The Albany City Council just toughened the city's sidwalk law, declaring that starting this winter, there will no longer be a 24-hour grace period if the city's Department of General Services sends the property owner a violation notice. If sidewalks aren't cleared within a day of the storm's end, the city can clear the sidewalk and send the property owner a bill — and perhaps require them to pay a fine.

For those who can't maintain their own sidewalks, Albany officials will work with the United Way of the Greater Capital Region and the 211 phone program to connect senior citizens or people who disabilities with volunteer organizations that can help.

While cities impose sidewalk-cleaning mandates on residents, policies vary in the suburbs, where there are far fewer neighborhood sidewalks.

In Glenville, Town Supervisor Chris Koetzle said there is no shoveling equirement on residents, since there aren't sidewalks in residential areas; what sidewalks exist in private apartment complexes are the management's responsibility.
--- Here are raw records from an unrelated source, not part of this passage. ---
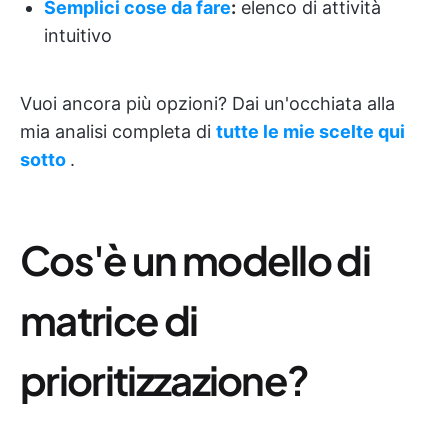
Semplici cose da fare
:
elenco di attività
intuitivo
Vuoi ancora più opzioni? Dai un'occhiata alla
mia analisi completa di
tutte le mie scelte qui
sotto
.
Cos'è un modello di
matrice di
prioritizzazione?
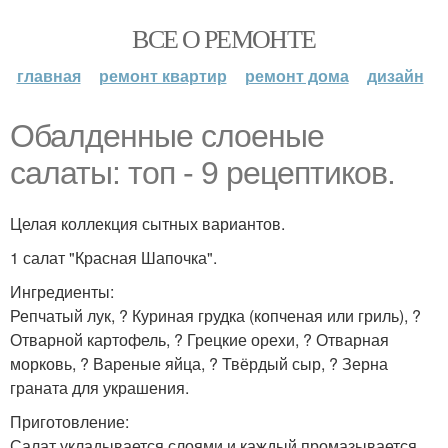
ВСЕ О РЕМОНТЕ
главная
ремонт квартир
ремонт дома
дизайн
Обалденные слоеные
салаты: топ - 9 рецептиков.
Целая коллекция сытных вариантов.
1 салат "Красная Шапочка".
Ингредиенты:
Репчатый лук, ? Куриная грудка (копченая или гриль), ?
Отварной картофель, ? Грецкие орехи, ? Отварная
морковь, ? Вареные яйца, ? Твёрдый сыр, ? Зерна
граната для украшения.
Приготовление:
Салат укладывается слоями и каждый промазывается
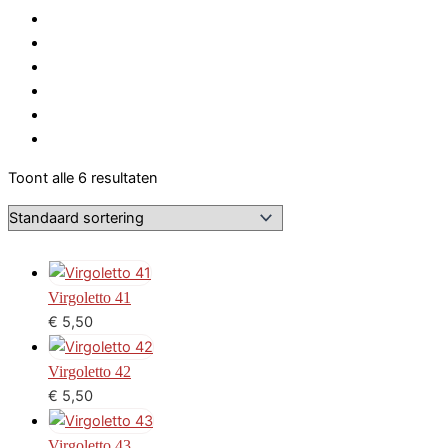
Toont alle 6 resultaten
Virgoletto 41
€
5,50
Virgoletto 42
€
5,50
Virgoletto 43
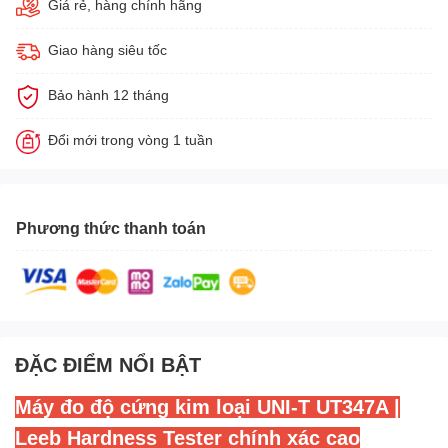
Giá rẻ, hàng chính hãng
Giao hàng siêu tốc
Bảo hành 12 tháng
Đổi mới trong vòng 1 tuần
Phương thức thanh toán
ĐẶC ĐIỂM NỔI BẬT
Máy đo độ cứng kim loại UNI-T UT347A |
Leeb Hardness Tester chính xác cao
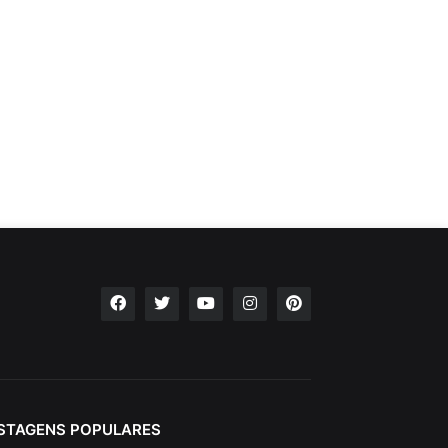
STAGENS POPULARES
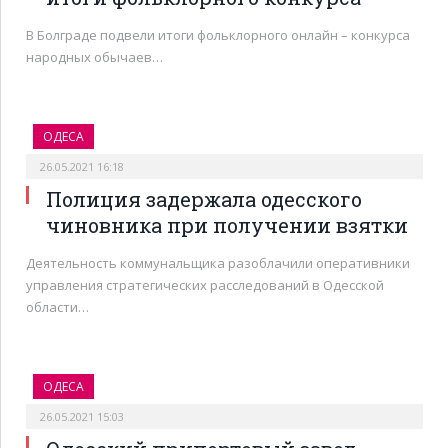
В Болграде подвели итоги фольклорного онлайн – конкурса
народных обычаев…
ОДЕСА
26.05.2021 16:18
Полиция задержала одесского
чиновника при получении взятки
Деятельность коммунальщика разоблачили оперативники
управления стратегических расследований в Одесской
области…
ОДЕСА
26.05.2021 15:03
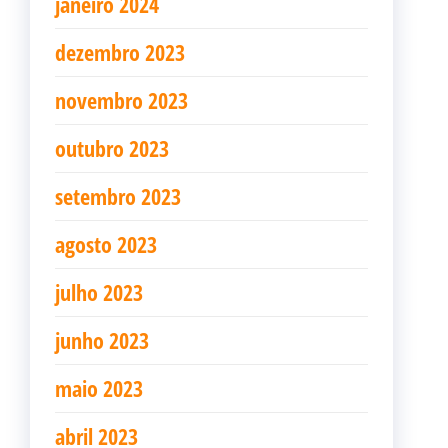
janeiro 2024
dezembro 2023
novembro 2023
outubro 2023
setembro 2023
agosto 2023
julho 2023
junho 2023
maio 2023
abril 2023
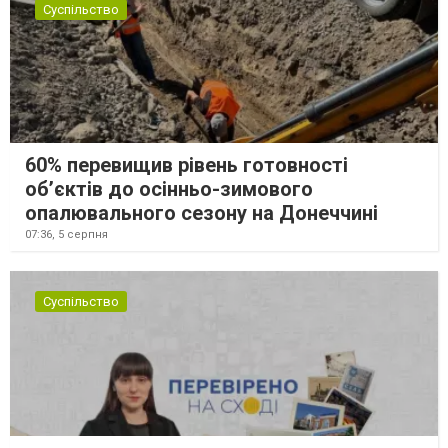
Суспільство
60% перевищив рівень готовності
об’єктів до осінньо-зимового
опалювального сезону на Донеччині
07:36,
5 серпня
Суспільство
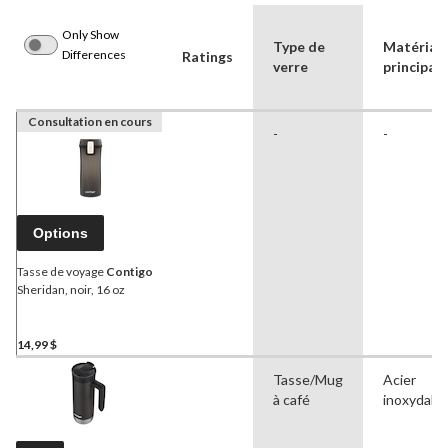
Only Show
Type de
Matériau
Differences
Ratings
verre
principal
Consultation en cours
-
-
Options
Tasse de voyage
Contigo
Sheridan, noir, 16 oz
14,99 $
Tasse/Mug
Acier
à café
inoxydabl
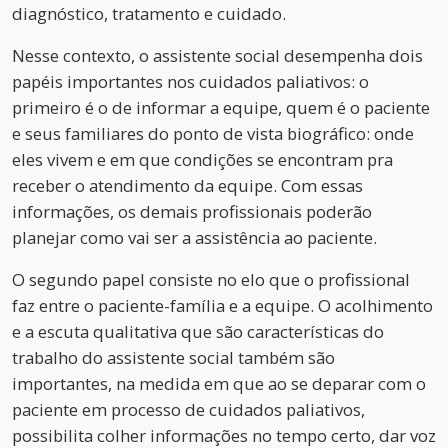
diagnóstico, tratamento e cuidado.
Nesse contexto, o assistente social desempenha dois
papéis importantes nos cuidados paliativos: o
primeiro é o de informar a equipe, quem é o paciente
e seus familiares do ponto de vista biográfico: onde
eles vivem e em que condições se encontram pra
receber o atendimento da equipe. Com essas
informações, os demais profissionais poderão
planejar como vai ser a assistência ao paciente.
O segundo papel consiste no elo que o profissional
faz entre o paciente-família e a equipe. O acolhimento
e a escuta qualitativa que são características do
trabalho do assistente social também são
importantes, na medida em que ao se deparar com o
paciente em processo de cuidados paliativos,
possibilita colher informações no tempo certo, dar voz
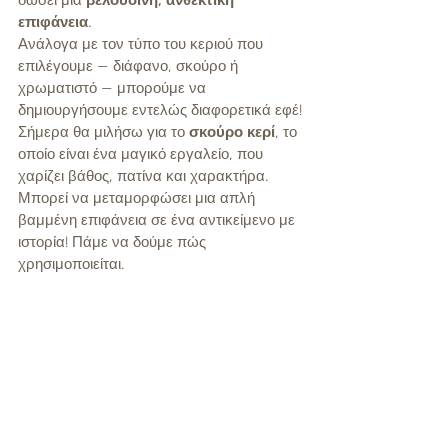
δώσει μια 
βελούδινη, ανθεκτική 
επιφάνεια
. 
Ανάλογα με τον τύπο του κεριού που 
επιλέγουμε — διάφανο, σκούρο ή 
χρωματιστό — μπορούμε να 
δημιουργήσουμε εντελώς διαφορετικά εφέ!
Σήμερα θα μιλήσω για το 
σκούρο κερί
, το 
οποίο είναι ένα μαγικό εργαλείο, που 
χαρίζει βάθος, πατίνα και χαρακτήρα. 
Μπορεί να μεταμορφώσει μια απλή 
βαμμένη επιφάνεια σε ένα αντικείμενο με 
ιστορία! Πάμε να δούμε πώς 
χρησιμοποιείται. 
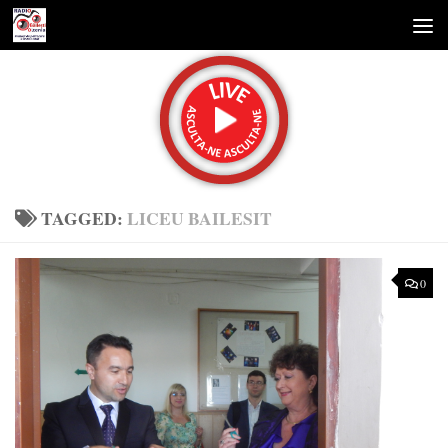
Skip to content
TAGGED:
LICEU BAILESIT
0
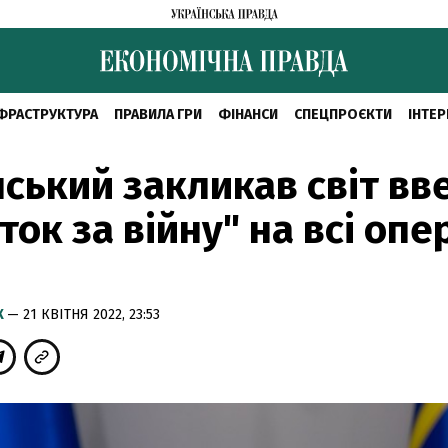
ФРАСТРУКТУРА
ПРАВИЛА ГРИ
ФІНАНСИ
СПЕЦПРОЄКТИ
ІНТЕР
ський закликав світ вв
ток за війну" на всі опе
К
— 21 КВІТНЯ 2022, 23:53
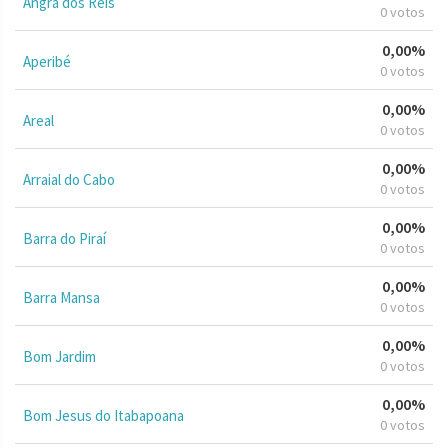
Angra dos Reis
0 votos
0,00%
Aperibé
0 votos
0,00%
Areal
0 votos
0,00%
Arraial do Cabo
0 votos
0,00%
Barra do Piraí
0 votos
0,00%
Barra Mansa
0 votos
0,00%
Bom Jardim
0 votos
0,00%
Bom Jesus do Itabapoana
0 votos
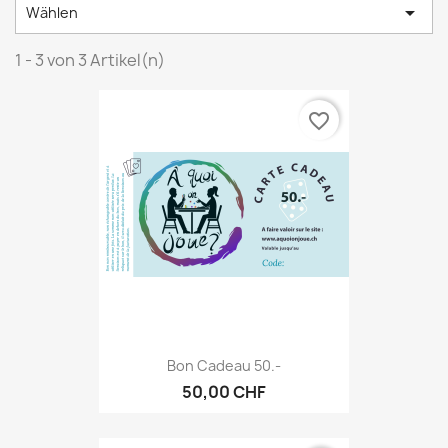

Wählen
1 - 3 von 3 Artikel(n)
favorite_border
Bon Cadeau 50.-
50,00 CHF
The town clears the sidewalks in the Town Center, where sidewalks were installed two years ago in an effort to make the Route 50 commercial corridor more walkable.

"There's nothing residents have to maintain currently in any of the neighborhoods," Koetzle said.

In Niskayuna, the town code says property owners are responsible for clearing the sidewalk of ice and snow, but doesn't set any deadline for the work to be completed or set fines. The code warns, however, that the owner will bear legal responsibility if anyone is hurt due to an uncleared walk.

In Rotterdam, on the other hand, the town highway department clears the snow off sidewalks, and residents bear no responsibility.

"We have snowblowers, and after the main street plowing is done we will go around and do the sidewalks, usually within 48 hours," said town Highway Superintendent Larry Lamora.

Most of Rotterdam's sidewalks are in commercial areas, he said, with relatively few located along residential streets.

Tips for safe shoveling

If you shovel snow rather than use a snowblower, the Snow and Ice Management Association, a trade association of snow removal professionals, recommends that to prevent snow and ice from adhering to the sidewalk or street, people should clear the snow after every few inches, instead of waiting for the snow to stop falling. It's also best to tackle the job right away, before snow starts to melt and become heavier.


  • The association recommends wearing breathable layers of clothing. "Avoid wearing heavy wools, manmade materials or other materials that don’t allow perspiration to evaporate. Better choices are cotton and silk," the association says on its website.
  • Take a few minutes to stretch. Shoveling snow is a workout, so shovelers need to stretch to warm up their muscles, particularly in cold weather.
  • Push the snow rather than lifting it, since that takes less energy and puts less stress on the body.